**Texto de leitura:**
Entidade requerida: Comando Metropolitano da PSP do Porto
1. A, na qualidade de Averiguadora de Sinistros solicitou ao Comando Metropolitano da
PSP do Porto diversos esclarecimentos sobre o âmbito da consulta de Participações de
Acidente de Viação, o último pedido incidiu sobre (cfr. pág. 2 do Processo
Administrativo – P.A.) «qual a legislação onde se declara que na consulta a documentos
administrativos podemos apenas “retirar notas ou apontamentos de dados constantes no
art.º 89.º do Código da Estrada, a identificação dos intervenientes e os proprietários dos
veículos, identificação dos veículos envolvidos, companhias seguradoras e respetivas
apólices, dados considerados suficientes para que os interessados fiquem cientes do
ocorrido e possam acionar todos os mecanismos legais, com vista ao normal desenrolar
do processo cível.».

**Secção de dados:**
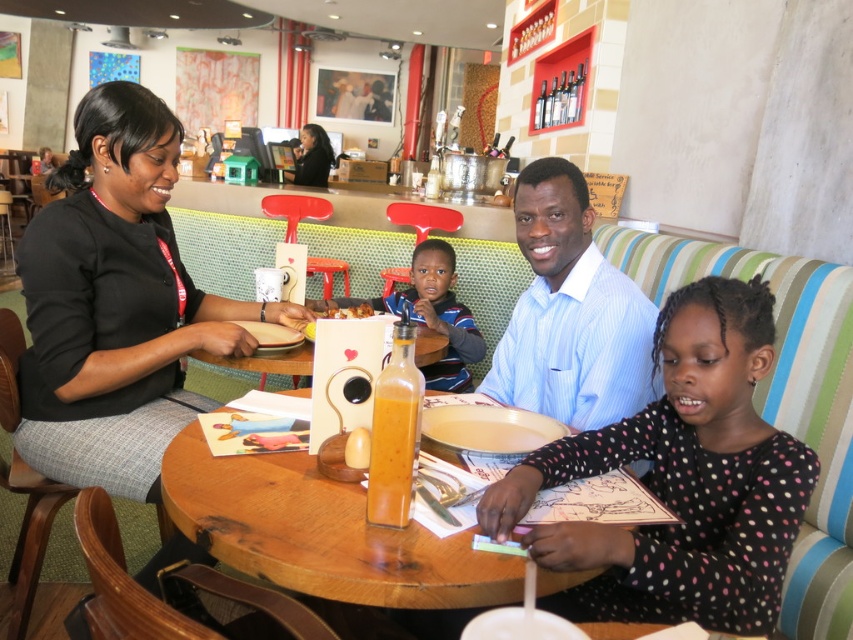
Question: Which object is farther from the camera taking this photo?

Choices:
 (A) yellow matte bread at center
 (B) black dotted shirt at lower right

Answer: (A)

Question: Does matte black hair at upper center appear over yellow matte bread at center?

Choices:
 (A) no
 (B) yes

Answer: (B)

Question: Can you confirm if black dotted shirt at lower right is thinner than wooden table at center?

Choices:
 (A) yes
 (B) no

Answer: (A)

Question: Can you confirm if black matte jacket at left is smaller than black dotted shirt at lower right?

Choices:
 (A) no
 (B) yes

Answer: (A)

Question: Which of the following is the farthest from the observer?

Choices:
 (A) black dotted shirt at lower right
 (B) matte black hair at upper center
 (C) light blue striped shirt at center

Answer: (B)

Question: Which is nearer to the light blue striped shirt at center?

Choices:
 (A) smooth plastic bottle at center
 (B) matte black hair at upper center
 (C) black matte jacket at left

Answer: (A)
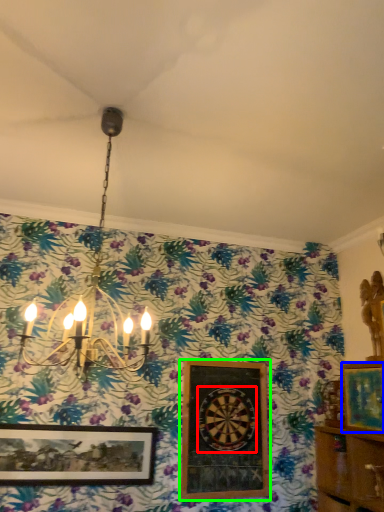
Question: Estimate the real-world distances between objects in this image. Which object is closer to design (highlighted by a red box), picture frame (highlighted by a blue box) or picture frame (highlighted by a green box)?

Choices:
 (A) picture frame
 (B) picture frame

Answer: (B)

**Instruções da tarefa:**
Traduza para inglês esta frase do texto de leitura: "A, na qualidade de Averiguadora de Sinistros solicitou ao Comando Metropolitano da PSP do Porto diversos esclarecimentos sobre o âmbito da consulta de Participações de Acidente de Viação, o último pedido incidiu sobre (cfr. pág. 2 do Processo Administrativo – P.A.) «qual a legislação onde se declara que na consulta a documentos administrativos podemos apenas “retirar notas ou apontamentos de dados constantes no art.º 89.º do Código da Estrada, a identificação dos intervenientes e os proprietários dos veículos, identificação dos veículos envolvidos, companhias seguradoras e respetivas apólices, dados considerados suficientes para que os interessados fiquem cientes do ocorrido e possam acionar todos os mecanismos legais, com vista ao normal desenrolar do processo cível.»."

**Resposta correta:**
A, in the capacity of Claims Investigator, asked the PSP Metropolitan Command of Porto for various clarifications on the scope of consulting Road Traffic Accident Reports; the last request concerned (cf. p. 2 of the Administrative Proceeding – P.A.) «which legislation states that, when consulting administrative documents, we may only “take notes or jottings of data contained in Art. 89 of the Highway Code, the identification of the parties involved and the owners of the vehicles, identification of the vehicles involved, insurance companies and their respective policies, data considered sufficient for the interested parties to be aware of what happened and to be able to set in motion all legal mechanisms, with a view to the normal course of the civil proceedings.».